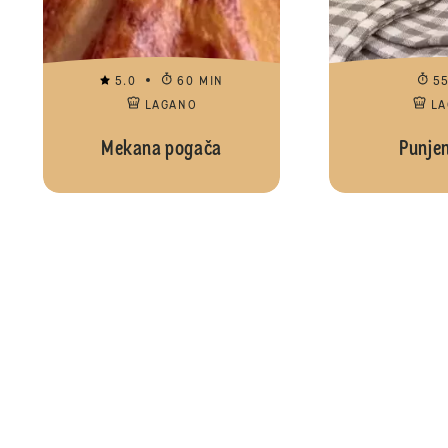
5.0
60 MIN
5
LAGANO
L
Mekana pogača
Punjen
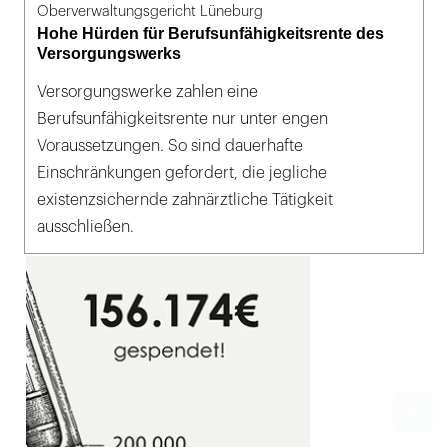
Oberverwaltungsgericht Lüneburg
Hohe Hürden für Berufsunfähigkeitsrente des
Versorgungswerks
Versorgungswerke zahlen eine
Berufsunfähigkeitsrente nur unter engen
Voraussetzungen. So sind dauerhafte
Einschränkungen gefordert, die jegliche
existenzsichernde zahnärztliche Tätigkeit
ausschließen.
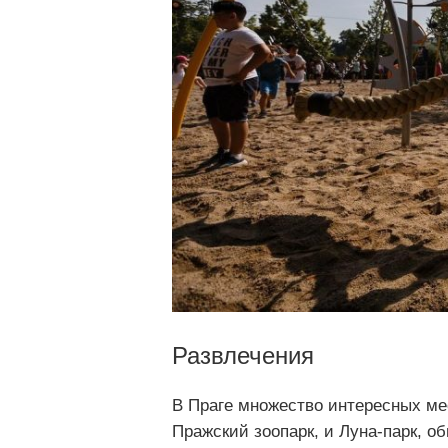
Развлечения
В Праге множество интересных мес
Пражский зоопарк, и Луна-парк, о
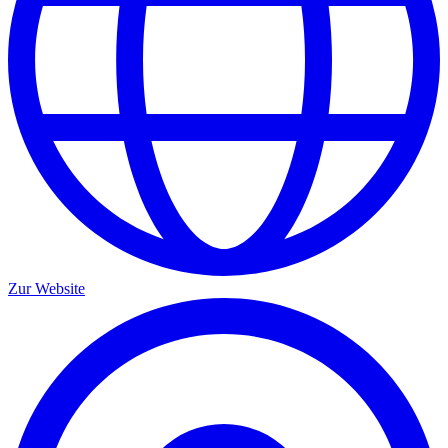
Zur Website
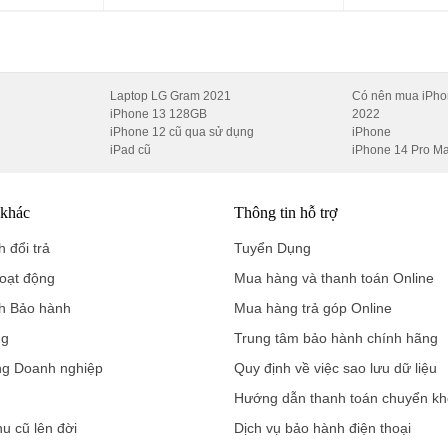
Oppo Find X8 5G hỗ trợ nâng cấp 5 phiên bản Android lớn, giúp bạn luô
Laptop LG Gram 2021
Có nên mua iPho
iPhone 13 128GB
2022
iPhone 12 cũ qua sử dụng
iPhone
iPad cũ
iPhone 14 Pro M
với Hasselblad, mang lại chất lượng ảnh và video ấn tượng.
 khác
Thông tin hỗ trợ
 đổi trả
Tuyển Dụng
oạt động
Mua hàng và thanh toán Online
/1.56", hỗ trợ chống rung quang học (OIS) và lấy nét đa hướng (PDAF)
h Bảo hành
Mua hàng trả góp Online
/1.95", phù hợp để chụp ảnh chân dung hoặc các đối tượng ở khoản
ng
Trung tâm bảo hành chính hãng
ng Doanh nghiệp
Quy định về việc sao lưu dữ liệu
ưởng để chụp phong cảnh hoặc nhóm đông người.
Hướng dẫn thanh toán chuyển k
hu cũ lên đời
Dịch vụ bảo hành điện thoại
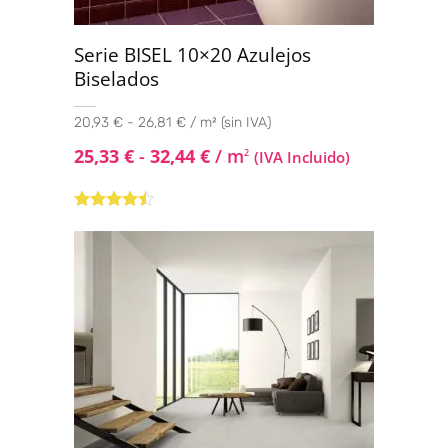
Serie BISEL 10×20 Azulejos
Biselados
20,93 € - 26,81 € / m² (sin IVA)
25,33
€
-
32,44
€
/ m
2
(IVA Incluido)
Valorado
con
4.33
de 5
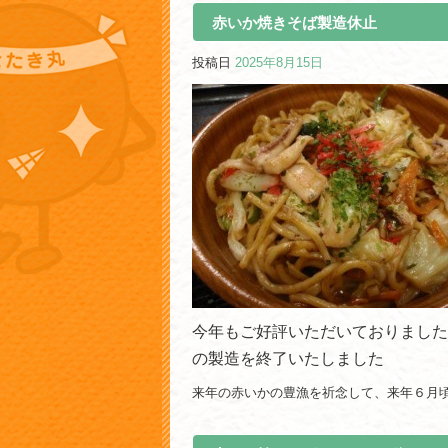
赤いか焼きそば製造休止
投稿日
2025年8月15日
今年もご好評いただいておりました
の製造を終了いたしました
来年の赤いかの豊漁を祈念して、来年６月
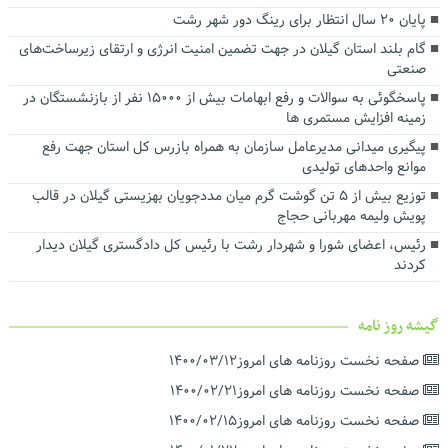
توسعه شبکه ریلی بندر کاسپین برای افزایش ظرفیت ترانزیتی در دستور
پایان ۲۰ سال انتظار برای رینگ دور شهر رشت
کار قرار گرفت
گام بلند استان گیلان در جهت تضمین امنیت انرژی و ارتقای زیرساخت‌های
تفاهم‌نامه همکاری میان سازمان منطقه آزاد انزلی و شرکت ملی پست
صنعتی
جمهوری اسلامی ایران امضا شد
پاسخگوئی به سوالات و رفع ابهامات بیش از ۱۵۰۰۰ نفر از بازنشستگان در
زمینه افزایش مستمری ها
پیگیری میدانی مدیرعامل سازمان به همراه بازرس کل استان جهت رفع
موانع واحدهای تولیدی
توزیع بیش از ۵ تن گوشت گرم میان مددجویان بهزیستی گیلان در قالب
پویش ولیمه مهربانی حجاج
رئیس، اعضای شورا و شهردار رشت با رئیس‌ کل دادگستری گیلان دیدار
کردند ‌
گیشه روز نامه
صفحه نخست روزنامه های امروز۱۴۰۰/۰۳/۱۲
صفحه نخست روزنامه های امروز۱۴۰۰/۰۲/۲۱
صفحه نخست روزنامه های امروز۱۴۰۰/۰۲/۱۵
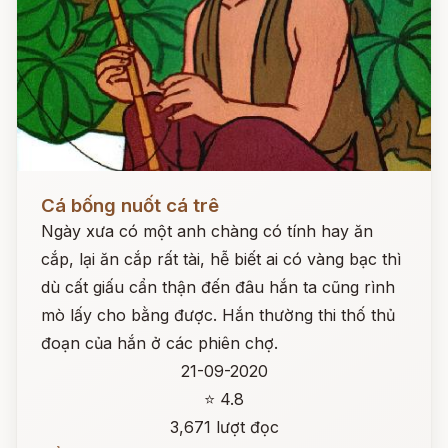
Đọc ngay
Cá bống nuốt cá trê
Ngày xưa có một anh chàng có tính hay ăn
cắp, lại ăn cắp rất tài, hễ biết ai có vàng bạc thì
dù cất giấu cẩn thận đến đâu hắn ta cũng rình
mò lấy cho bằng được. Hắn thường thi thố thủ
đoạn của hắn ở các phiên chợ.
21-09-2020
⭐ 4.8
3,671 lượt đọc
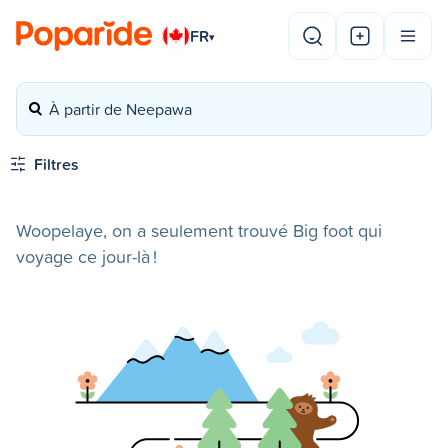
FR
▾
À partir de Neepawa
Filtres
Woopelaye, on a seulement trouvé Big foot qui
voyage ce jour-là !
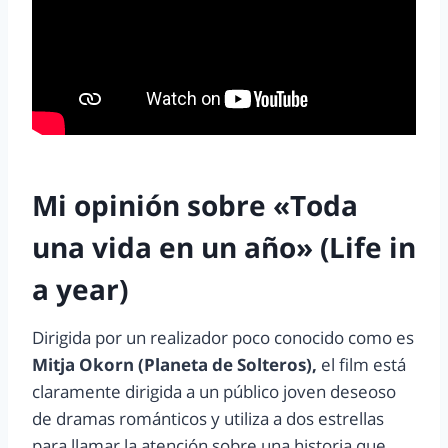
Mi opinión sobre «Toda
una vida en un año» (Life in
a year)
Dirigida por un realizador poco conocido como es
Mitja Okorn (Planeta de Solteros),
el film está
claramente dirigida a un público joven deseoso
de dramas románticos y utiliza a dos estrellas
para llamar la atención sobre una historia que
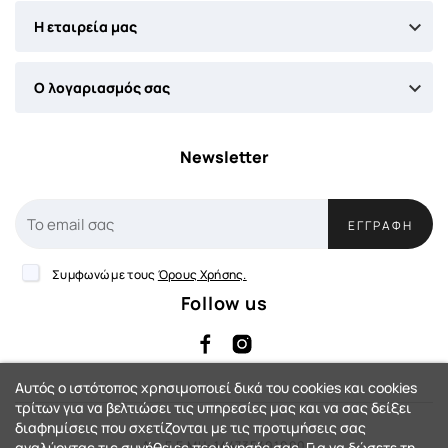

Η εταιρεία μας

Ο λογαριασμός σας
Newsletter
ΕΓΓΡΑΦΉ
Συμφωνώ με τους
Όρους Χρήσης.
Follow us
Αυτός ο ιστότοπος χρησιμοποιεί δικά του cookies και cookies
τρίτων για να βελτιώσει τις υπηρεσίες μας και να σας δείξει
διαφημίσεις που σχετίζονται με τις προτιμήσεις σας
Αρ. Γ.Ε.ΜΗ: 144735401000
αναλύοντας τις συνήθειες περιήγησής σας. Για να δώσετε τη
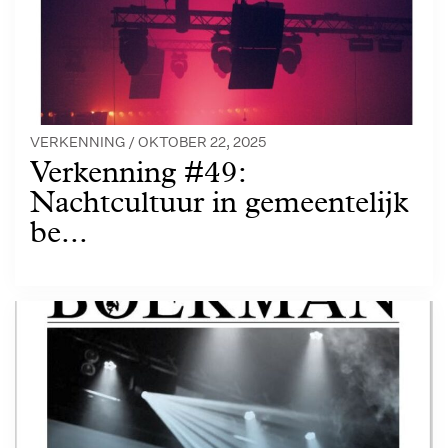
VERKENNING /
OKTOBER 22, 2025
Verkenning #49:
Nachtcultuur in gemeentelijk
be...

————————

**Your goal**
Reproduce all the data as it stands. The pictures are not part of the copy.

**Your solution**
5.0
60 MIN
5
LAGANO
L
Mekana pogača
Punjen
Oberverwaltungsgericht Lüneburg
Hohe Hürden für Berufsunfähigkeitsrente des
Versorgungswerks
Versorgungswerke zahlen eine
Berufsunfähigkeitsrente nur unter engen
Voraussetzungen. So sind dauerhafte
Einschränkungen gefordert, die jegliche
existenzsichernde zahnärztliche Tätigkeit
ausschließen.
Развлечения
В Праге множество интересных мес
Пражский зоопарк, и Луна-парк, о
Zur Website
Oppo Find X8 5G hỗ trợ nâng cấp 5 phiên bản Android lớn, giúp bạn luô
Laptop LG Gram 2021
Có nên mua iPho
iPhone 13 128GB
2022
iPhone 12 cũ qua sử dụng
iPhone
iPad cũ
iPhone 14 Pro M
với Hasselblad, mang lại chất lượng ảnh và video ấn tượng.
 khác
Thông tin hỗ trợ
 đổi trả
Tuyển Dụng
oạt động
Mua hàng và thanh toán Online
/1.56", hỗ trợ chống rung quang học (OIS) và lấy nét đa hướng (PDAF)
h Bảo hành
Mua hàng trả góp Online
/1.95", phù hợp để chụp ảnh chân dung hoặc các đối tượng ở khoản
ng
Trung tâm bảo hành chính hãng
ng Doanh nghiệp
Quy định về việc sao lưu dữ liệu
ưởng để chụp phong cảnh hoặc nhóm đông người.
Hướng dẫn thanh toán chuyển k
hu cũ lên đời
Dịch vụ bảo hành điện thoại
Serie BISEL 10×20 Azulejos
Biselados
20,93 € - 26,81 € / m² (sin IVA)
25,33
€
-
32,44
€
/ m
2
(IVA Incluido)
Valorado
con
4.33
de 5
赤いか焼きそば製造休止
投稿日
2025年8月15日
今年もご好評いただいておりました
の製造を終了いたしました
来年の赤いかの豊漁を祈念して、来年６月
توسعه شبکه ریلی بندر کاسپین برای افزایش ظرفیت ترانزیتی در دستور
پایان ۲۰ سال انتظار برای رینگ دور شهر رشت
کار قرار گرفت
گام بلند استان گیلان در جهت تضمین امنیت انرژی و ارتقای زیرساخت‌های
تفاهم‌نامه همکاری میان سازمان منطقه آزاد انزلی و شرکت ملی پست
صنعتی
جمهوری اسلامی ایران امضا شد
پاسخگوئی به سوالات و رفع ابهامات بیش از ۱۵۰۰۰ نفر از بازنشستگان در
زمینه افزایش مستمری ها
پیگیری میدانی مدیرعامل سازمان به همراه بازرس کل استان جهت رفع
موانع واحدهای تولیدی
توزیع بیش از ۵ تن گوشت گرم میان مددجویان بهزیستی گیلان در قالب
پویش ولیمه مهربانی حجاج
رئیس، اعضای شورا و شهردار رشت با رئیس‌ کل دادگستری گیلان دیدار
کردند ‌
گیشه روز نامه
صفحه نخست روزنامه های امروز۱۴۰۰/۰۳/۱۲
صفحه نخست روزنامه های امروز۱۴۰۰/۰۲/۲۱
صفحه نخست روزنامه های امروز۱۴۰۰/۰۲/۱۵
Đọc ngay
Cá bống nuốt cá trê
Ngày xưa có một anh chàng có tính hay ăn
cắp, lại ăn cắp rất tài, hễ biết ai có vàng bạc thì
dù cất giấu cẩn thận đến đâu hắn ta cũng rình
mò lấy cho bằng được. Hắn thường thi thố thủ
đoạn của hắn ở các phiên chợ.
21-09-2020
⭐ 4.8
3,671 lượt đọc
FR
▾
À partir de Neepawa
Filtres
Woopelaye, on a seulement trouvé Big foot qui
voyage ce jour-là !
Mi opinión sobre «Toda
una vida en un año» (Life in
a year)
Dirigida por un realizador poco conocido como es
Mitja Okorn (Planeta de Solteros),
el film está
claramente dirigida a un público joven deseoso
de dramas románticos y utiliza a dos estrellas
para llamar la atención sobre una historia que

Η εταιρεία μας

Ο λογαριασμός σας
Newsletter
ΕΓΓΡΑΦΉ
Συμφωνώ με τους
Όρους Χρήσης.
Follow us
Αυτός ο ιστότοπος χρησιμοποιεί δικά του cookies και cookies
τρίτων για να βελτιώσει τις υπηρεσίες μας και να σας δείξει
διαφημίσεις που σχετίζονται με τις προτιμήσεις σας
Αρ. Γ.Ε.ΜΗ: 144735401000
αναλύοντας τις συνήθειες περιήγησής σας. Για να δώσετε τη
VERKENNING /
OKTOBER 22, 2025
Verkenning #49:
Nachtcultuur in gemeentelijk
be...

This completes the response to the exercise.